Le pays étant voisin, son histoire relatée dans nos livres d’histoire, entremêlée à la nôtre avec des périodes de conflits et d’autres d’alliances, on arrive moins vierge qu’ailleurs, ou plutôt avec une curiosité balisée. Mais la curiosité n’a que faire de vos balises, elle les envoie valdinguer. Sur le terrain, les représentations préalables trop figées se mettent à vibrer.

Tout commence par le ciel, le weather.

Je trouve ici la lumière la plus douce qu’il m’ait été donné de voir, et tout baigne dans cette lumière – les silhouettes et la brique des maisons et le vert des pelouses.

Loin, si loin de la triste grisaille que je croyais trouver ici. Le gris est au contraire ce point qui redistribue toutes les couleurs, les arrache à l’indifférencié, à la monotonie et la fadeur.

Il y a ces touches de rose, il y a surtout une multitude de bleus – je n’en avais jamais vus autant, tellement qu’on se demande si les yeux pourront en percevoir toutes les nuances, si la mémoire pourra toutes les retenir, d’autant qu’elles fondent les unes dans les autres. Même les nuages sont singuliers, potelés comme les mollets d’un bébé.

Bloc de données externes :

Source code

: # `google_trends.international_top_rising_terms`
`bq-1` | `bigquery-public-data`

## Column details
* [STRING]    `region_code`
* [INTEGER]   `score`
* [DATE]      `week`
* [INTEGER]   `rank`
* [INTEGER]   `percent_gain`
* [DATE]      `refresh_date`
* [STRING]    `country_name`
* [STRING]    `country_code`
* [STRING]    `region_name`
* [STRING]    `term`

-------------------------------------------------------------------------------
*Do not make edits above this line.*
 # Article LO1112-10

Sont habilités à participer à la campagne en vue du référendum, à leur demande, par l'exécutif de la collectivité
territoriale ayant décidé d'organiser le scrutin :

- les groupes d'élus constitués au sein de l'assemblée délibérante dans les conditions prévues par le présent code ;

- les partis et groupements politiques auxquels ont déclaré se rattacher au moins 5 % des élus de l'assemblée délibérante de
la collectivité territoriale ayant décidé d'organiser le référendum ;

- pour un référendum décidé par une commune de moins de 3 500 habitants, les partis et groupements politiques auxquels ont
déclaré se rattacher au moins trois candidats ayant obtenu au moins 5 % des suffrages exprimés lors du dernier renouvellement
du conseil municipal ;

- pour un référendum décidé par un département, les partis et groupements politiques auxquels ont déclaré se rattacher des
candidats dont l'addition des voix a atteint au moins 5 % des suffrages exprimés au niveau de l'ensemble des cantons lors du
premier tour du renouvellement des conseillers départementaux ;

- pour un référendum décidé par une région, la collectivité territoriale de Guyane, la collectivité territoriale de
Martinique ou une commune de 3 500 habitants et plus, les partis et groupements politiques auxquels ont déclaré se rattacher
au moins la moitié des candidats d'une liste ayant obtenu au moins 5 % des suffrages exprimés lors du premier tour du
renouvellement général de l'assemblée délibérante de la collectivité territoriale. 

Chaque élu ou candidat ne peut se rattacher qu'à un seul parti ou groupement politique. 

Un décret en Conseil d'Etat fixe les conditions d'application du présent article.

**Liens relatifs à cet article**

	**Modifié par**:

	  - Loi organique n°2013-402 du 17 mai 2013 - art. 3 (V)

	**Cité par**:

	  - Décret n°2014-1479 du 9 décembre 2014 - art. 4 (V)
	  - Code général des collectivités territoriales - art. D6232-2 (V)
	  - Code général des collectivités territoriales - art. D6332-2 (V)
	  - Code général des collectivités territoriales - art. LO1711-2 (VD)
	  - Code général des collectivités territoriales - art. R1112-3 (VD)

Et quand les gens parlent ici, dans le Yorkshire, avec leur accent, on dirait que chacun de leurs mots forme un muffin dans l’air, comme la chenille d’Alice au pays des merveilles formait des lettres en soufflant des volutes de fumée. Leur accent est rond et à la fois tout retenu à l’intérieur de la bouche. Il y a une myriade d’accents et de dialectes dans ce petit pays, et chacun raconte une histoire, des vagues de migrations, des métissages.

On dit que l’accent de cette région est l’un des plus difficiles à comprendre. On dit
aussi que leur langue a conservé de nombreuses expressions du 16ème siècle. Le « british accent » fait sourire ici. Un fantasme, une myopie.

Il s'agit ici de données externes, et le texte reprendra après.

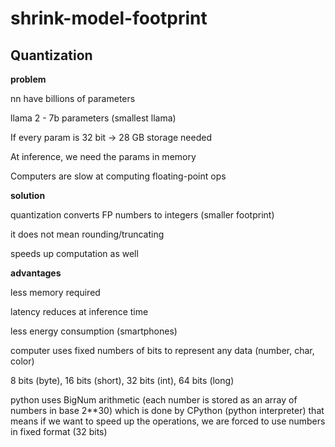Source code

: # shrink-model-footprint

## Quantization

**problem**

nn have billions of parameters

llama 2 - 7b parameters (smallest llama)

If every param is 32 bit → 28 GB storage needed

At inference, we need the params in memory

Computers are slow at computing floating-point ops

**solution**

quantization converts FP numbers to integers (smaller footprint)

it does not mean rounding/truncating

speeds up computation as well

**advantages**

less memory required

latency reduces at inference time

less energy consumption (smartphones)

computer uses fixed numbers of bits to represent any data (number, char, color)

8 bits (byte), 16 bits (short), 32 bits (int), 64 bits (long)

python uses BigNum arithmetic (each number is stored as an array of numbers in base 2**30) which is done by CPython (python interpreter) that means if we want to speed up the operations, we are forced to use numbers in fixed format (32 bits)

Mais pourquoi ai-je cru que dans un pays au climat froid les gens seraient froids ?

Sur le terrain, le réel vous décentre.

Dans la rue, si vous regardez les passants dans les yeux, on vous sourit, un sourire discret mais franc, ouvert. Pareil lorsque vous demandez votre route. Quelque chose que je prends pour un sens de l’accueil. Et dans les cafés, les restaurants, et même les supermarchés, on vous adresse de petits mots doux : love, flower, darling.

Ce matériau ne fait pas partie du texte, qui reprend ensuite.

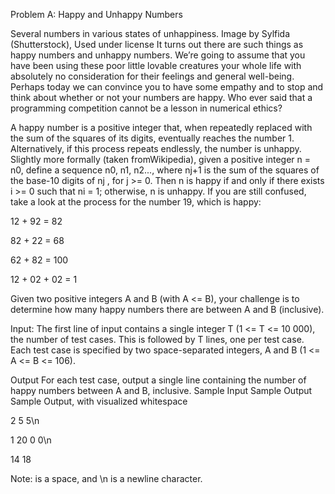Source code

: Problem A: Happy and Unhappy Numbers

Several numbers in various states of unhappiness. Image by Sylfida (Shutterstock), Used under license 
It turns out there are such things as happy numbers and unhappy numbers. We’re going to assume that you have been using these
poor little lovable creatures your whole life with absolutely no consideration for their feelings and general well-being. Perhaps
today we can convince you to have some empathy and to stop and think about whether or not your numbers are happy. Who
ever said that a programming competition cannot be a lesson in numerical ethics?

A happy number is a positive integer that, when repeatedly replaced with the sum of the squares of its digits, eventually
reaches the number 1. Alternatively, if this process repeats endlessly, the number is unhappy.
Slightly more formally (taken fromWikipedia), given a positive integer n = n0, define a sequence n0, n1, n2...,
where nj+1 is the sum of the squares of the base-10 digits of nj , for j >= 0. Then n is happy if and only if there exists
i >= 0 such that ni = 1; otherwise, n is unhappy.
If you are still confused, take a look at the process for the number 19, which is happy:

12 + 92 = 82

82 + 22 = 68

62 + 82 = 100

12 + 02 + 02 = 1

Given two positive integers A and B (with A <= B), your challenge is to determine how many happy
numbers there are between A and B (inclusive).

Input:
The first line of input contains a single integer T (1 <= T <= 10 000), the number of test cases. This is
followed by T lines, one per test case. Each test case is specified by two space-separated integers, A and B (1 <= A <= B <= 106).

Output
For each test case, output a single line containing the number of happy numbers between A and B,
inclusive. Sample Input Sample Output Sample Output, with visualized whitespace

2 5 5\n

1 20 0 0\n

14 18

Note: is a space, and \n is a newline character.
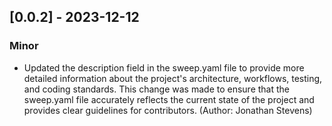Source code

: ## [0.0.2] - 2023-12-12
### Minor
- Updated the description field in the sweep.yaml file to provide more detailed information about the project's architecture, workflows, testing, and coding standards. This change was made to ensure that the sweep.yaml file accurately reflects the current state of the project and provides clear guidelines for contributors. (Author: Jonathan Stevens)
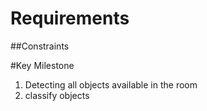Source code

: # Requirements

##Constraints


#Key Milestone
1. Detecting all objects available in the room
2. classify objects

Cela me rappelle la manière brésilienne d’être. Le Sud et le Nord se croisent. Décidément, la ligne de démarcation des différences et ressemblances ne passe jamais où l’on croit.

Même la misère n’a pas les mêmes signes tangibles, et il est ainsi facile de ne pas la voir.

Je sais que la région a eu un passé minier et que, comme dans le nord de la France, les puits ont fermé dans les années 90.

Un pasteur américain, rencontré dans un café au petit-déjeuner, me confie avoir éprouvé la même désorientation en arrivant il y a deux ans. Il venait de Detroit. « Mais ici les maisons ne sont pas aussi à l’abandon, la ville finance un ravalement de façade tous les dix ans, et dans la rue on ne voit pratiquement aucun SDF. Pourtant, la misère est grande et je n’ai pas connu une telle violence aux USA. Je me sens souvent plus en insécurité ici ».

Dans la rue, je ne vois que la courtoisie des gens, ils ont parfois l’air soucieux mais jamais stressés. Les gens prennent leur temps, même les commerçants. Je vois parfois la fatigue. Et la fatigue des êtres parle pour eux quand ils n’ont plus les mots.

Un soir, il y eut une jeune femme aux cheveux bleus dans un pub. Je l’avais abordée prétextant une remarque sur le camembert chaud qu’elle avait commandé. La conversation a roulé. Je n’ai pas eu à lui faire répéter lorsqu’elle murmura : « Dans les rapports amoureux, nous Anglais sommes distants, ou plutôt timides. C’est pour ça qu’on sort et qu’on boit, on boit autrement que vous (Français), on boit en espérant  faire tomber nos barrières. Sans la bière, des tas d’histoires d’amour n’auraient pas eu lieu. On n’aurait pas osé se déclarer ».